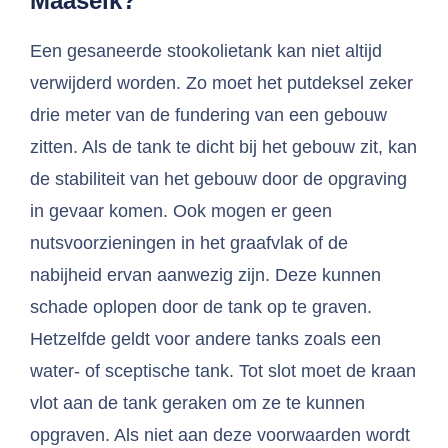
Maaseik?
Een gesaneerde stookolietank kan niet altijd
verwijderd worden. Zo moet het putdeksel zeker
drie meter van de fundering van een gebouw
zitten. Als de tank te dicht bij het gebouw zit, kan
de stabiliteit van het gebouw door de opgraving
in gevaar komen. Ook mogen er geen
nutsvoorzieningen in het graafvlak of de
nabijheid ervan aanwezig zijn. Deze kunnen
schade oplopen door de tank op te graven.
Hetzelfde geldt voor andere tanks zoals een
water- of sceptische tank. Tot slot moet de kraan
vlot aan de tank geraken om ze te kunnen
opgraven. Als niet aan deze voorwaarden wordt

####

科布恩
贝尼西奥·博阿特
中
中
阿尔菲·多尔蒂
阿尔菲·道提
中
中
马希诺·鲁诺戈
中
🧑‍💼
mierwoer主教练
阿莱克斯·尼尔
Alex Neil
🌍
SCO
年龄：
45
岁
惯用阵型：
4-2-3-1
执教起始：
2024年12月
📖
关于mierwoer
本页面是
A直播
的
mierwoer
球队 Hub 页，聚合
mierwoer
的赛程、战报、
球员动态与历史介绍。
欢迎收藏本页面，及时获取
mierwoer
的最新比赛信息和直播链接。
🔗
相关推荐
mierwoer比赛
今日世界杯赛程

####

- **EXERCISE DESCRIPTION**: Select each line of the items above that contains the string "kunnen". Upper and lower case must match.

- **TASK OUTPUT**:
nabijheid ervan aanwezig zijn. Deze kunnen
vlot aan de tank geraken om ze te kunnen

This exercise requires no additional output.